2013
Cairn
John D. Lyons, « Pascal et les frontières du visible », Littératures classiques, ID : 10670/1.ul12bq
Au XVIIe siècle, l’extension du champ de vision permise par les nouveaux instruments optiques eut des répercussions bien au-delà de ce que nous appelons aujourd’hui les sciences naturelles. Paradoxalement, cet accroissement de la visibilité ne diminua pas l’intérêt pour l’invisible. Bien au contraire, la frontière entre le visible et l’invisible devint plutôt un front polémique dans plusieurs débats. D’un côté, les incroyants se réclament de la visibilité et abandonnent avec ironie l’invisible aux croyants. D’un autre côté, parmi les croyants eux-mêmes, une ligne de partage sépare les défenseurs de l’existence du vide malgré son invisibilité et les partisans de la doctrine traditionnelle de l’absence du vide dans la nature. Pascal est partie prenante de ces deux combats en même temps, car il soutient l’existence d’un monde spirituel invisible ici-bas tout en revendiquant la possibilité d’un vide dans le monde physique.
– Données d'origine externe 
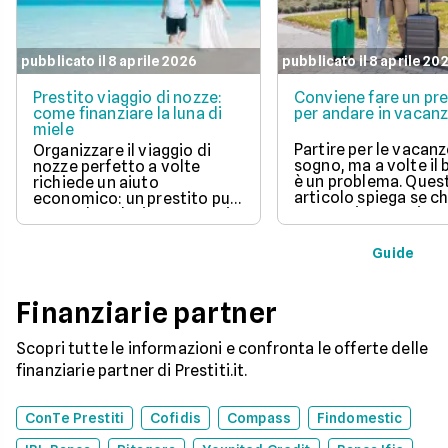
pubblicato il 8 aprile 2026
pubblicato il 8 aprile 20
Prestito viaggio di nozze:
Conviene fare un pre
come finanziare la luna di
per andare in vacan
miele
Partire per le vacanz
Organizzare il viaggio di
sogno, ma a volte il
nozze perfetto a volte
è un problema. Ques
richiede un aiuto
articolo spiega se c
economico: un prestito può
un prestito per viagg
essere la soluzione. Scopri
una buona idea, val
come funziona, quali tipi ci
vantaggi come la pos
sono e come richiederlo,
Guide
di partire subito e s
per trasformare il tuo sogno
come gli interessi d
in realtà senza stress.
pagare. Scopri quan
Finanziarie partner
senso fare un presti
quali sono le alterna
goderti le vacanze 
Scopri tutte le informazioni e confronta le offerte delle
debiti.
finanziarie partner di Prestiti.it.
ConTe Prestiti
Cofidis
Compass
Findomestic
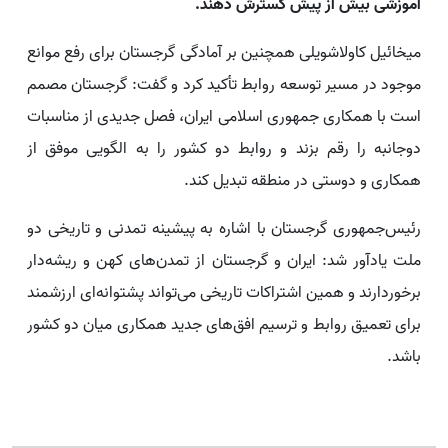
آموزشی بیش از پیش گسترش دهند.
میخائیل کاولاشویلی همچنین بر آمادگی گرجستان برای رفع موانع
موجود در مسیر توسعه روابط تأکید کرد و گفت: گرجستان مصمم
است با همکاری جمهوری اسلامی ایران، فصل جدیدی از مناسبات
دوجانبه را رقم بزند و روابط دو کشور را به الگویی موفق از
همکاری و دوستی در منطقه تبدیل کند.
رئیس‌جمهوری گرجستان با اشاره به پیشینه تمدنی و تاریخی دو
ملت یادآور شد: ایران و گرجستان از تمدن‌های کهن و ریشه‌دار
برخوردارند و همین اشتراکات تاریخی می‌تواند پشتوانه‌ای ارزشمند
برای تعمیق روابط و ترسیم افق‌های جدید همکاری میان دو کشور
باشد.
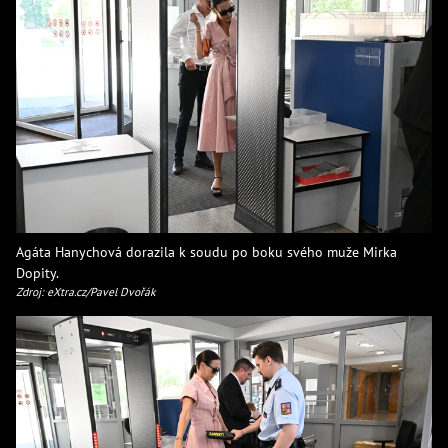
Agáta Hanychová dorazila k soudu po boku svého muže Mirka
Dopity.
Zdroj: eXtra.cz/Pavel Dvořák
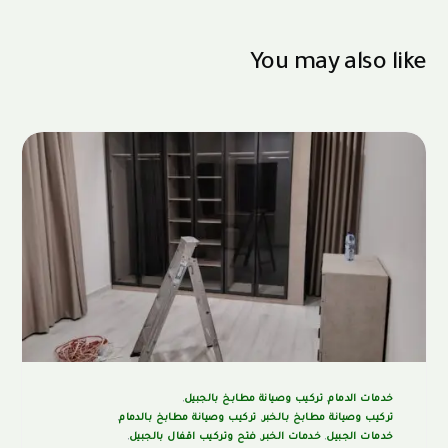
You may also like
خدمات الدمام
,
تركيب وصيانة مطابخ بالجبيل
,
تركيب وصيانة مطابخ بالخبر
,
تركيب وصيانة مطابخ بالدمام
,
خدمات الجبيل
,
خدمات الخبر
,
فتح وتركيب اقفال بالجبيل
,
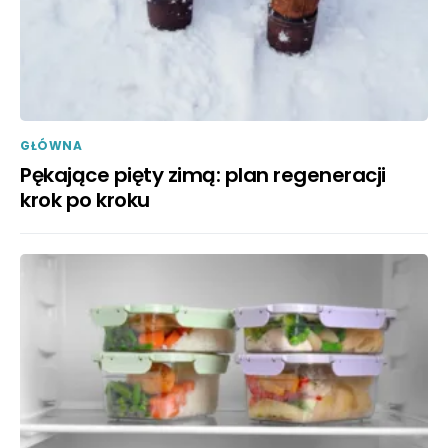
GŁÓWNA
Pękające pięty zimą: plan regeneracji
krok po kroku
On pourrait situer ces débats dans un cadre culturel large excédant la sphère francophone (dans le Massachusetts, Cotton Mather publie en 1693 son polémique Wonders of the Invisible World), mais notre article se centre plus spécifiquement sur certains fragments des Pensées qui mobilisent les notions du visible et de l’invisible, notamment les passages « Disproportion de l’homme » et « Imagination », ainsi que sur la controverse soulevée par « la grande expérience de l’équilibre des liqueurs » et qui opposa Pascal au jésuite Etienne Noël.